14. I have said that Milton has told us more in these few lines than any botanist could. I will prove my saying by placing in comparison with them two passages of description by the most imaginative and generally well-trained scientific man since Linnæus—Humboldt—which, containing much that is at this moment of special use to us, are curious also in the confusion even of the two orders of annual and perennial plants, and show, therefore, the extreme need of most careful initial work in this distinction of the reign of Cora from that of Kronos.

"The disk of the setting sun appeared like a globe of fire suspended over the savannah; and its last rays, as they swept the earth, illumined the extremities of the grass, strongly agitated by the evening breeze. In the low and humid places of the equinoxial zone, even when the gramineous plants and reeds present the aspect of a meadow, of turf, a rich decoration of the picture is usually wanting. I mean that variety of wild flowers which, scarcely rising above the grass, seem to lie upon a smooth bed of verdure. Between the tropics, the strength and luxury of vegetation give such a development to plants, that the smallest of the dicotyledonous family become shrubs.[[62]] It would seem as if the

liliaceous plants, mingled with the gramina, assumed the place of the flowers of our meadows. Their form is indeed striking; they dazzle by the variety and splendor of their colours; but, too high above the soil, they disturb that harmonious relation which exists among the plants that compose our meadows and our turf. Nature, in her beneficence, has given the landscape under every zone its peculiar type of beauty.

"After proceeding four hours across the savannahs, we entered into a little wood composed of shrubs and small trees, which is called El Pejual; no doubt because of the great abundance of the 'Pejoa' (Gaultheria odorata,) a plant with very odoriferous leaves. The steepness of the mountain became less considerable, and we felt an indescribable pleasure in examining the plants of this region. Nowhere, perhaps, can be found collected together in so small a space of ground, productions so beautiful, and so remarkable in regard to the geography of plants. At the height of a thousand toises, the lofty savannahs of the hills terminate in a zone of shrubs, which by their appearance, their tortuous branches, their stiff leaves, and the dimensions and beauty of their purple flowers, remind us of what is called in the Cordilleras of the Andes the vegetation of the paramos[[63]] and the punas. We find there the

family of the Alpine rhododendrons, the thibaudias, the andromedas, the vacciniums, and those befarias[[64]] with resinous leaves, which we have several times compared to the rhododendron of our European Alps.
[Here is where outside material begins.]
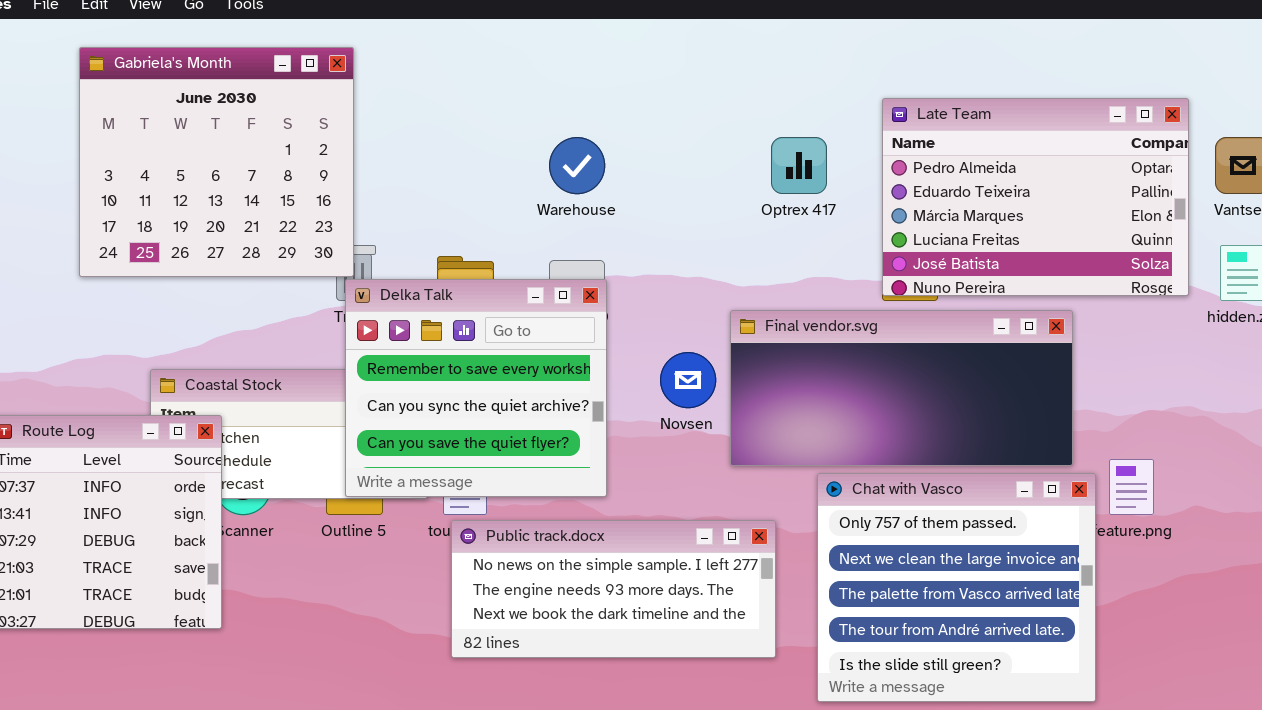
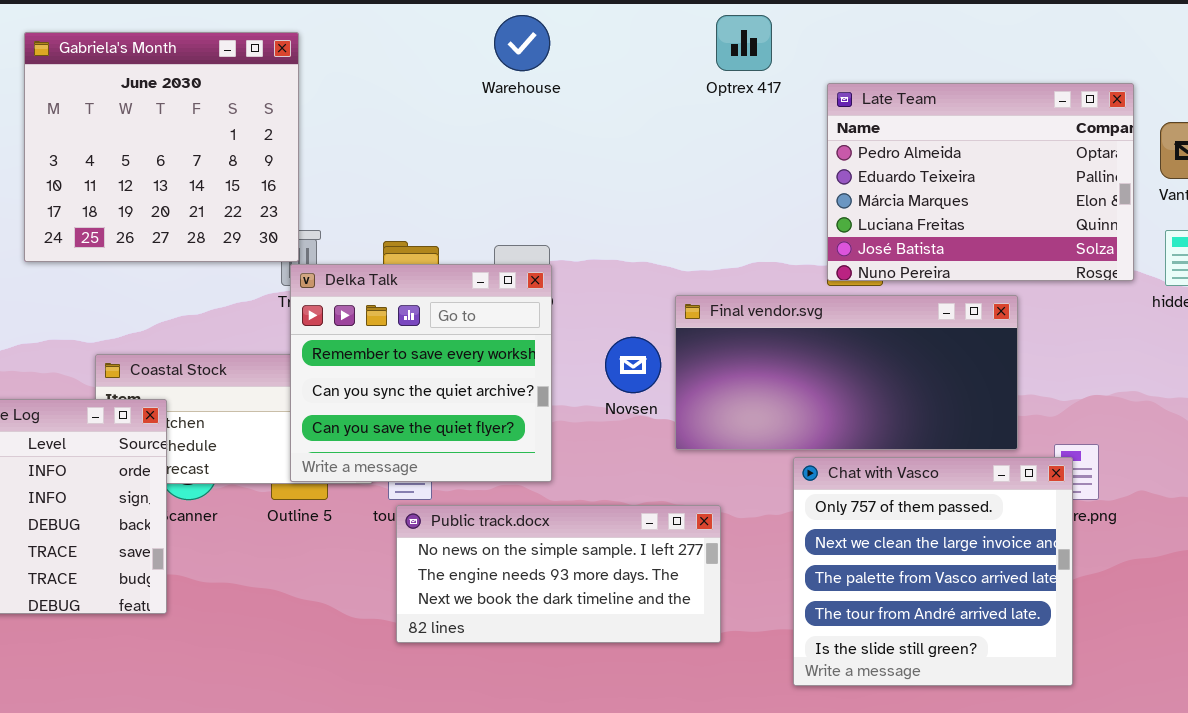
Warehouse: [549,137,605,194] -> [494,15,550,71], moved
Optrex 417: [771,137,827,194] -> [716,15,772,71], moved
Chat with Vasco: [817,473,1096,702] -> [793,457,1073,686], moved

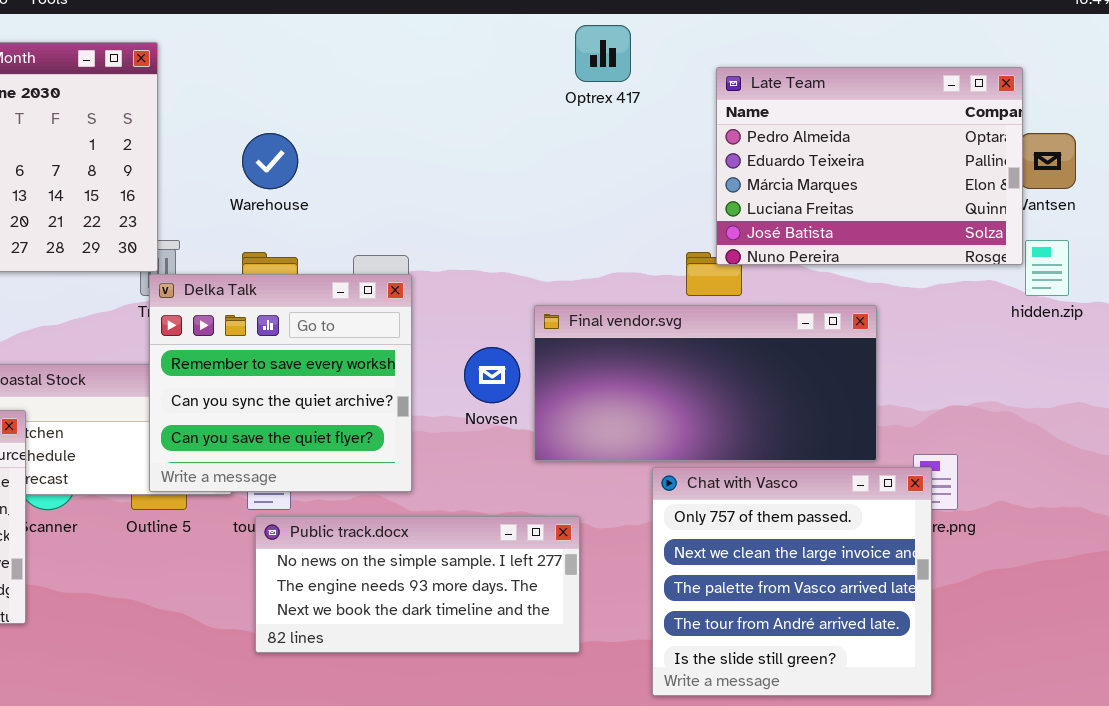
Warehouse: [494,15,550,71] -> [242,133,298,189], moved
Late Team: [827,83,1134,281] -> [716,67,1023,265], moved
"Even when nature does not produce the same species in analogous climates, either in the plains of isothermal parallels, or on table-lands the temperature of which resembles that of places nearer the poles, we still remark a striking resemblance of appearance and physiognomy in the vegetation of the most distant countries. This phenomenon is one of the most curious in the history of organic forms. I say the history; for in vain would reason forbid man to form hypotheses on the origin of things: he is not the less tormented with these insoluble problems of the distribution of beings."

15. Insoluble—yes, assuredly, poor little beaten phantasms of palpitating clay that we are—and who asked us to solve it? Even this Humboldt, quiet-hearted and modest watcher of the ways of Heaven, in the real make of him, came at last to be so far puffed up by his vain science in declining years that he must needs write a Kosmos of things in the Universe, forsooth, as if he knew all about them! when he was not able meanwhile, (and does not seem even to have desired the ability,) to put the slightest Kosmos into his own 'Personal Narrative'; but leaves one to gather what one wants out of

its wild growth; or rather, to wash or winnow what may be useful out of its débris, without any vestige either of reference or index; and I must look for these fragmentary sketches of heath and grass through chapter after chapter about the races of the Indian and religion of the Spaniard,—these also of great intrinsic value, but made useless to the general reader by interspersed experiment on the drifts of the wind and the depths of the sea.

16. But one more fragment out of a note (vol. iii., p. 494) I must give, with reference to an order of the Rhododendrons as yet wholly unknown to me.

"The name of vine tree, 'uvas camaronas' (Shrimp grapes?) is given in the Andes to plants of the genus Thibaudia on account of their large succulent fruit. Thus the ancient botanists give the name of Bear's vine, 'Uva Ursi,' and vine of Mount Ida, 'Vitis Idea,' to an Arbutus and Myrtillus which belong, like the Thibaudiæ, to the family of the Ericineæ."